Why is every single second so precious to teachers? Why is it so frustrating to lose a minute's time in the day? I can think of many answers.
First, most teachers have a running list of about 100 tasks to do--all tasks that take energy, concentration and yes, time. One hundred tasks that will improve the work they do for the students they teach--tasks that include correcting papers, editing stories, organizing classroom libraries, developing curriculum, reading children's books, researching the best tools and more.
Second, most teachers are on task with students most of the day leaving little time to reflect on the day's work or plan for the next day. Hence, most of that work gets done in the evenings and/or early morning hours.
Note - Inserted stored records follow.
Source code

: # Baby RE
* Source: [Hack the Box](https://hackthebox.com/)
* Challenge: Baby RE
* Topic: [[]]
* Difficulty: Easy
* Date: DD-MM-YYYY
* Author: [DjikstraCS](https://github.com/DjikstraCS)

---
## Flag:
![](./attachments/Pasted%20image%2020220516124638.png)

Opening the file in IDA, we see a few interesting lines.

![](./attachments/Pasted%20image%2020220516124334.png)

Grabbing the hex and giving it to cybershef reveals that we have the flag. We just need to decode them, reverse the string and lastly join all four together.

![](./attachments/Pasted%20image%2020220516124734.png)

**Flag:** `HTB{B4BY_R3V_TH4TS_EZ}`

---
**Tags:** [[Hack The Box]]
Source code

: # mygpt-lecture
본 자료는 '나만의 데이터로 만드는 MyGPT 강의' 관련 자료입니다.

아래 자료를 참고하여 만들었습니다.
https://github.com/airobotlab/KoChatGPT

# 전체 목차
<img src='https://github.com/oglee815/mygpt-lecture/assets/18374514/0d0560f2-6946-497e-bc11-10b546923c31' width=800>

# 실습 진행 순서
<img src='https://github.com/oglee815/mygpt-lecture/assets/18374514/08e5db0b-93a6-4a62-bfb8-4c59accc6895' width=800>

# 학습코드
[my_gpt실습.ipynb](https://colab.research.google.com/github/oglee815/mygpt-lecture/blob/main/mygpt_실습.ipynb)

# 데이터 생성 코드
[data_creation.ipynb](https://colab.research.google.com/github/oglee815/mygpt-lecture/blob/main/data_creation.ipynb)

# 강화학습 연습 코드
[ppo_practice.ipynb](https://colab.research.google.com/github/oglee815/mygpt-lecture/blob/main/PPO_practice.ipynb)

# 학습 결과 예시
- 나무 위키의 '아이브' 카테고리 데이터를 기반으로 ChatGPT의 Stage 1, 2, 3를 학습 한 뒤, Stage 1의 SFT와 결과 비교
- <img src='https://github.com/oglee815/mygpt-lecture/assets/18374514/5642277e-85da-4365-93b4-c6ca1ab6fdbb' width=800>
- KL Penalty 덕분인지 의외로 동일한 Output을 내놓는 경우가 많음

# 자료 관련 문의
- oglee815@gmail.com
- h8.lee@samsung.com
Third, most teachers are caring people who make time for family members regularly. We care for our children, spouses, parents, relatives, friends and neighbors. We like helping people. That's why we became teachers and we usually have a long to-do list related to that.
Fourth, we see potential. We know that if we tweak that unit this way; rearrange the desks that way; find a better reading book or use a different video and more, we'll better effect our students' learning and experience of school.
Fifth, we're human and our energy runs out. If you've been teaching a long time, you know how you learn best. You understand how to quickly review, analyze and implement material, and you recognize learning events that are profitable and efficient for you versus those that are time consuming resulting in little gain.
And this brings me to the question of professional development? What are the best ways to learn and grow as a professional educator? What time is well spent, and what time leads to frustration? I'm sure there's not one answer to this, but I believe it's an important question to ask because when teachers use their time effectively, students gain and that matters.